O prognóstico socioambiental alerta para uma possível “extinção cultural em curso” e o risco de colapso ecossistêmico.
A destruição dos corredores ecológicos, o desaparecimento de espécies e a contaminação das águas são apresentados como evidências de um processo de deterioração que pode se tornar irreversível.
“O tempo não é mais aliado — é adversário implacável. Cada amanhecer que encontra os invasores ainda no território representa não apenas crime, mas sentença de morte para ecossistemas milenares e culturas insubstituíveis”, conclui o relatório.
Silêncio institucional
Até o fechamento desta reportagem, nenhuma autoridade federal havia se manifestado oficialmente sobre o novo relatório.

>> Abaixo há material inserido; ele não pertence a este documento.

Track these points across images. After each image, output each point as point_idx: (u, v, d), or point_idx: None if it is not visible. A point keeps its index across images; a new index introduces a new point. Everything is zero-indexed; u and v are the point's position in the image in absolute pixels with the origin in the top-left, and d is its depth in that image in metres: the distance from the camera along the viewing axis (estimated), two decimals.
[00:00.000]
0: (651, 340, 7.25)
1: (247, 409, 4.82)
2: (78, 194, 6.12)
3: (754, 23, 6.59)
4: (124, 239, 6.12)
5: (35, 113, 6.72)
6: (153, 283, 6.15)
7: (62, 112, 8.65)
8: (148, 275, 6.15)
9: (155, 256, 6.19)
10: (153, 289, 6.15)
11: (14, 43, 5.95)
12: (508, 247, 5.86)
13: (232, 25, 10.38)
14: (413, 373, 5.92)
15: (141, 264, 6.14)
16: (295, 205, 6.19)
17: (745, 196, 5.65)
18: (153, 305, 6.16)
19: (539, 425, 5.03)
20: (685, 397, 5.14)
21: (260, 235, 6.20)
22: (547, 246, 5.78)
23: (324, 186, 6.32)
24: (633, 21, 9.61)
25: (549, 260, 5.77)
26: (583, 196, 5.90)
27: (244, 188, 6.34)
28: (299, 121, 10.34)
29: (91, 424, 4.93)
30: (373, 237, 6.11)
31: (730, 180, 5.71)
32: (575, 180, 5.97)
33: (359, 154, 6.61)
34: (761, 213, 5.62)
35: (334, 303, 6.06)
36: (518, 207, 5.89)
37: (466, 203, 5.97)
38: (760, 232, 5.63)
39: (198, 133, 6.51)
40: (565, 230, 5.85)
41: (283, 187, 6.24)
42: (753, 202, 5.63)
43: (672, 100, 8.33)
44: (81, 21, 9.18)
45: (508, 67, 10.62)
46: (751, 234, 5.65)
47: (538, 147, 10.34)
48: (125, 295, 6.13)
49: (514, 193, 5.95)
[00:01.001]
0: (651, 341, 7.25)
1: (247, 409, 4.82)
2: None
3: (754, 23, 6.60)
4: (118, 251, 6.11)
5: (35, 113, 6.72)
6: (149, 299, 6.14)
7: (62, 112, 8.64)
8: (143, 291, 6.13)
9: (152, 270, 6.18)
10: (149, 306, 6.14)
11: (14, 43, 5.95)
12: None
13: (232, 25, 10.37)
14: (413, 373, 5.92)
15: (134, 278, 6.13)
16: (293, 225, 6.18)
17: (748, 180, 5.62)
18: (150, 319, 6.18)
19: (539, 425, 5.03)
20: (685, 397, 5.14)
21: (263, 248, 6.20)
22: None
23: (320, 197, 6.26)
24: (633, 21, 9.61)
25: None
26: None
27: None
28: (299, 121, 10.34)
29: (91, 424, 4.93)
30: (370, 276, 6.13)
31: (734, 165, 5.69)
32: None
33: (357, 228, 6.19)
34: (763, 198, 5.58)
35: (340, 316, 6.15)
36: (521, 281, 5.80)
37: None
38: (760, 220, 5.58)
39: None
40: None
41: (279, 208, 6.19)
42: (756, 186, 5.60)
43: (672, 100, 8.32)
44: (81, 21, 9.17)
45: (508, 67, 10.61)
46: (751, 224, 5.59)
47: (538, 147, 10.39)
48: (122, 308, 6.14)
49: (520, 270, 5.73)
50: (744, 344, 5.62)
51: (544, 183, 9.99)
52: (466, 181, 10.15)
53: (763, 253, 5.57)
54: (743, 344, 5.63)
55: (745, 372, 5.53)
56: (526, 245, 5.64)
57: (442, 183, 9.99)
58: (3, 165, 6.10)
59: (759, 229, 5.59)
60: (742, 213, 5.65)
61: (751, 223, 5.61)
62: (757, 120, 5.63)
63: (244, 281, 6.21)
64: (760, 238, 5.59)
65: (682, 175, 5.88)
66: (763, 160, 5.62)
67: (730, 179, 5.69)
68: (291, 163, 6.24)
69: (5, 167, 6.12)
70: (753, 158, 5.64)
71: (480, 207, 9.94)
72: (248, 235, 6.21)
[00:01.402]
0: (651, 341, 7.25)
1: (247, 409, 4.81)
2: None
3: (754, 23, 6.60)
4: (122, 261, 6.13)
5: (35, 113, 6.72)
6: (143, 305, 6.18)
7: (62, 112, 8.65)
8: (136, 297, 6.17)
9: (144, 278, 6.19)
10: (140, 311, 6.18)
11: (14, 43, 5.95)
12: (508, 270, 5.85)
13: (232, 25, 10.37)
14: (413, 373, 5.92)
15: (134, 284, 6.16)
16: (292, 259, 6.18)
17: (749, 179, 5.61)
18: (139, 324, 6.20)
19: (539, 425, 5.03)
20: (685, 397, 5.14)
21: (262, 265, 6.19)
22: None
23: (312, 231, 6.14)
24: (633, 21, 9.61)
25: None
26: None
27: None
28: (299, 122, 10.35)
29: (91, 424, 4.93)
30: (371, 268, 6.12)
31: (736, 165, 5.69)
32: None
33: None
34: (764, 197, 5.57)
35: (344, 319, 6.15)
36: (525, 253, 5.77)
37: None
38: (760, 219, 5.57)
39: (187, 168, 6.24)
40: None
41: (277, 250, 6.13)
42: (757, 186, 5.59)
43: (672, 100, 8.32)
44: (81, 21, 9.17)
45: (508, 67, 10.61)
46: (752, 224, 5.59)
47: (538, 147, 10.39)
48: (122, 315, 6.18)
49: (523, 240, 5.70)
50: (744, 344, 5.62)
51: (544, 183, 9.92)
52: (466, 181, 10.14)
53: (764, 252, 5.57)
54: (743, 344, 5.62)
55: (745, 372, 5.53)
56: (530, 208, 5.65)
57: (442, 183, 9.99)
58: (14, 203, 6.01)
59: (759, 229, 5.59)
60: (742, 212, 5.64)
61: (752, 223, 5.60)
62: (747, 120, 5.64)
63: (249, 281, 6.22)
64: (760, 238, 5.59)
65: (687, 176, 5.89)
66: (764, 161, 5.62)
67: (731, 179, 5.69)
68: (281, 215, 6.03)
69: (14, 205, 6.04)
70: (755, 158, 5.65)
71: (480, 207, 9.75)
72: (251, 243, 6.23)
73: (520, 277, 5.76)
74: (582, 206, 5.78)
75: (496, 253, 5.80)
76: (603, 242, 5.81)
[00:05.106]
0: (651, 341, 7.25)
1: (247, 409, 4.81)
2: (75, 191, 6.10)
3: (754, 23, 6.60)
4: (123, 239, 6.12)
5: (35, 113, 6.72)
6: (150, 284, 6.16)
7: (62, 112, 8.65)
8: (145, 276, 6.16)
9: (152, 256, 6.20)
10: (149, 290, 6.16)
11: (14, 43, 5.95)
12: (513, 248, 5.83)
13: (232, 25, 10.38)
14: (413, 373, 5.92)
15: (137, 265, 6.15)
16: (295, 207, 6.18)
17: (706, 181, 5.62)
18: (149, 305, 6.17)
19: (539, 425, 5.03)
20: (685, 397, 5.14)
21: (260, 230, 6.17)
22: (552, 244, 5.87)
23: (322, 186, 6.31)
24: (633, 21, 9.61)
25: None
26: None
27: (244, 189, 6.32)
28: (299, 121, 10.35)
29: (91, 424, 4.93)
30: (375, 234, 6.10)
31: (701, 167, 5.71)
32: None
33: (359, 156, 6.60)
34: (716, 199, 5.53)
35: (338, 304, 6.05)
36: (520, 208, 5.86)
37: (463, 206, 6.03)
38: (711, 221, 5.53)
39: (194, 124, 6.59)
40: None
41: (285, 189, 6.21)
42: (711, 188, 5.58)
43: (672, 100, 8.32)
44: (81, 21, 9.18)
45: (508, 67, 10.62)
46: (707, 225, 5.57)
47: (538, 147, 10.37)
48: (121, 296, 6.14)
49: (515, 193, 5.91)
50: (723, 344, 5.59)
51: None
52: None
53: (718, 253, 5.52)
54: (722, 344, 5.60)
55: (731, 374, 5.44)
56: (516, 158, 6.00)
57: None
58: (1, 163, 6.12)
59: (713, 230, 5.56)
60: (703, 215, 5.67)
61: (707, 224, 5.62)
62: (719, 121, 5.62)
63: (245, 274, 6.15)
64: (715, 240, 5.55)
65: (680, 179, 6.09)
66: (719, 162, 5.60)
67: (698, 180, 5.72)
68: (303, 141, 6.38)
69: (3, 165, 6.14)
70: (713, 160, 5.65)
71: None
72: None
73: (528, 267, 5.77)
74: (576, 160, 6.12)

Procurada pela reportagem, a Funai não respondeu aos pedidos de esclarecimento. O Ministério Público Federal em Rondônia informou, por meio de nota, que está “avaliando os elementos trazidos no documento” e que “poderá adotar medidas judiciais cabíveis”.
A comunidade Karipuna aguarda uma resposta. Enquanto isso, permanece na linha de frente de uma batalha desigual, tentando proteger o que resta de sua terra e de sua história — uma história que insiste em resistir.